Kakyoung Lee: As a printmaker, drypoint is my favorite medium. I have studied printmaking since 1993. I have had numerous shows with lots of prints and drawings, including from traditional prints to life size installations using cutout prints, artist books, and even slide shows with etchings. I had also created many childrens’ books with etchings and drypoints. When I came to New York to study bookmaking in 2001, I wanted to stretch the limit of artists’ books, and tried to make something new to me; moving images using prints and drawings. At the beginning, I started with a sort of stop motion using graphite and charcoals like Kentridge’s films. Then, I wanted to have the texture of sharp drypoint lines in the moving images, so expanded the concept of moving image on a fragile Plexiglas.

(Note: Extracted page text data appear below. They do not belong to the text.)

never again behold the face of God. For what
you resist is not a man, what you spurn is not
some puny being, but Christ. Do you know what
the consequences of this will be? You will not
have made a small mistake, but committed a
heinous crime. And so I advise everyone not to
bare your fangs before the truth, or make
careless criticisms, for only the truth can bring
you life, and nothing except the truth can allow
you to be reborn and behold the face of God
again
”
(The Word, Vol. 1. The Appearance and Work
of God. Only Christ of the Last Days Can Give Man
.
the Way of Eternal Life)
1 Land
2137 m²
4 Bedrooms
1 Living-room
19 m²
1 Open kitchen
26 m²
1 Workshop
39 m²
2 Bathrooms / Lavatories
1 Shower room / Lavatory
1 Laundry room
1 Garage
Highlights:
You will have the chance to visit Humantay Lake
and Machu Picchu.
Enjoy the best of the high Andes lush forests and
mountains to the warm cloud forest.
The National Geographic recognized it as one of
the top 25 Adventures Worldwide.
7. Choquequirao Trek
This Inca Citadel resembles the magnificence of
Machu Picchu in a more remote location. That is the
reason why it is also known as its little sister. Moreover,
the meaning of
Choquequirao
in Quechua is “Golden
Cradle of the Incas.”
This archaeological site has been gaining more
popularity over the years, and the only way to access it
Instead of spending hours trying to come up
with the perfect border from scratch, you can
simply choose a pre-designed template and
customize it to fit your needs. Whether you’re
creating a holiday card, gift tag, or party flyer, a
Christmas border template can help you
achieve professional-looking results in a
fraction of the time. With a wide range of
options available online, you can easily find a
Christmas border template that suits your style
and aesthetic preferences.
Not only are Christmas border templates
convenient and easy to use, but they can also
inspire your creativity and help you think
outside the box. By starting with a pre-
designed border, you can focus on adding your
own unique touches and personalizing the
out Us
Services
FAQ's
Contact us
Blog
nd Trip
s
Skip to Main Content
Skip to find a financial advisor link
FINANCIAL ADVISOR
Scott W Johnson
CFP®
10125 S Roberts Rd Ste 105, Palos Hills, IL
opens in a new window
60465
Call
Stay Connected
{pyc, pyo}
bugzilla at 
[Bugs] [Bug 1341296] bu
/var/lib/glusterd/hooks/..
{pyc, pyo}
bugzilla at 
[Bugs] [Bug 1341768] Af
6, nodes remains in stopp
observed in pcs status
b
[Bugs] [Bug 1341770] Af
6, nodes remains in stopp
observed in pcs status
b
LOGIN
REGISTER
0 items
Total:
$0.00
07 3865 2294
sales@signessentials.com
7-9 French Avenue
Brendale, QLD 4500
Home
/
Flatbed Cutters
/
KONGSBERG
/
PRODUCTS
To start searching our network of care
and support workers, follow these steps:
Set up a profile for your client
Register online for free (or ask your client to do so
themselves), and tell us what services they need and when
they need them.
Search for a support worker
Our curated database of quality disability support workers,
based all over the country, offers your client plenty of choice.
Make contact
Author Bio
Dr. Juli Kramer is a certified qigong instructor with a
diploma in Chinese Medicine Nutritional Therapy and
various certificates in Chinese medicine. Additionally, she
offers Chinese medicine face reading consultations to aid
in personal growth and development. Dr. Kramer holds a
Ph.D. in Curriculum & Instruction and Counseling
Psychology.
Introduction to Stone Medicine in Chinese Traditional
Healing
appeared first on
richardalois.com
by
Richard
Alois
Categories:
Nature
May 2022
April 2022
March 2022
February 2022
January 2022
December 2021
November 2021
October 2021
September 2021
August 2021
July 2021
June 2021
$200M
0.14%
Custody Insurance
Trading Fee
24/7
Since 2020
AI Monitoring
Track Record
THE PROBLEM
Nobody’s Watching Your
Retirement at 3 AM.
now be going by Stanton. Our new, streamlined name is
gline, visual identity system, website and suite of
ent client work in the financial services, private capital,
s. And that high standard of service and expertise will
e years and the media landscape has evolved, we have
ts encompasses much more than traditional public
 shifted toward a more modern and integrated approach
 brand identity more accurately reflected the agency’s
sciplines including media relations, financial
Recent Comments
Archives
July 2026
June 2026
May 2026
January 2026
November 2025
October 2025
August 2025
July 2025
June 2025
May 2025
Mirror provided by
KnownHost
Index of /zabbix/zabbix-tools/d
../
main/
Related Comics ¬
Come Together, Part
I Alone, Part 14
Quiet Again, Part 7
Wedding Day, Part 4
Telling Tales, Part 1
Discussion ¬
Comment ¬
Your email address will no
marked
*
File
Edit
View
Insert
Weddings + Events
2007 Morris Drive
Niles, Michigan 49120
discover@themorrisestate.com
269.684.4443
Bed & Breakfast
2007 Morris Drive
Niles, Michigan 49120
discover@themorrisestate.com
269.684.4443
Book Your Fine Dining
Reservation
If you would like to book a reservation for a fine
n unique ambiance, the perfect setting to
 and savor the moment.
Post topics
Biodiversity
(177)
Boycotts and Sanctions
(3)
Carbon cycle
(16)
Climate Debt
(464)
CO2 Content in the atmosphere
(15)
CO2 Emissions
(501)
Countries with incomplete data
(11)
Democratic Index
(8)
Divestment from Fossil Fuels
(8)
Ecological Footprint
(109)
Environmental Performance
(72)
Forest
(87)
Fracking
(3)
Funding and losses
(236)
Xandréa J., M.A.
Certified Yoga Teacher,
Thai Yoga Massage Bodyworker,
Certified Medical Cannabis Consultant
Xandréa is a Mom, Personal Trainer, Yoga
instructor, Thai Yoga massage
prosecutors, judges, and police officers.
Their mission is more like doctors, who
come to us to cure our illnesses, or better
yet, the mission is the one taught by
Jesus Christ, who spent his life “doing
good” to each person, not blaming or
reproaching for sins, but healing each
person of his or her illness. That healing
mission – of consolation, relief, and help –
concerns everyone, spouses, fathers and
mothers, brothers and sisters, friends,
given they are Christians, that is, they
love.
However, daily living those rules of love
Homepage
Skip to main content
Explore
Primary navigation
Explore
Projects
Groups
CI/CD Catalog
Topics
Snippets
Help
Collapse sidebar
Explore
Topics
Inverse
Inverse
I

At the same time adding layer after layer of recent history of an everyday image, the individual marks of the past are gradually disappearing just like in our daily lives.

Fukt Magazine: You are usually depicting scenes from everyday life, intimate moments like in “Family Portrait” or “Day Series”. When you choose your scenes for the animations, what are you looking for and what do you want to communicate?

Kakyoung Lee: I try to focus on very daily moments based on personal daily life and its surroundings; repetitive, noting special, easily ignored and forgotten, and constantly moving such as walking, washing dishes, pushing a stroller, pig backing child for her day napping, and walking to the farmers market every Sunday. Most of my moving images are based on video footages of self-recorded personal daily performances. In “Family Portrait -2009”, I tried to depict the struggling moment right before a family portrait was taken. “Day Series – 2007” also based on personal short performances. I want to communicate the layers of forgettable and repetitive daily moments that after all are part of my live and its history.

Fukt Magazine: How important are the drawings/prints – do you see them as mere steps to the final work (the animation)? Do you usually show the prints together with the animation when you exhibit?

Kakyoung Lee: Drawings/Prints are fundamental elements and final works at the same time. Although I make moving images with them, each print represents its own daily moment. In the process of drawing, there is only the last image left over hundred erased images on paper at the end. I include hundreds of prints along with the animation when I exhibit.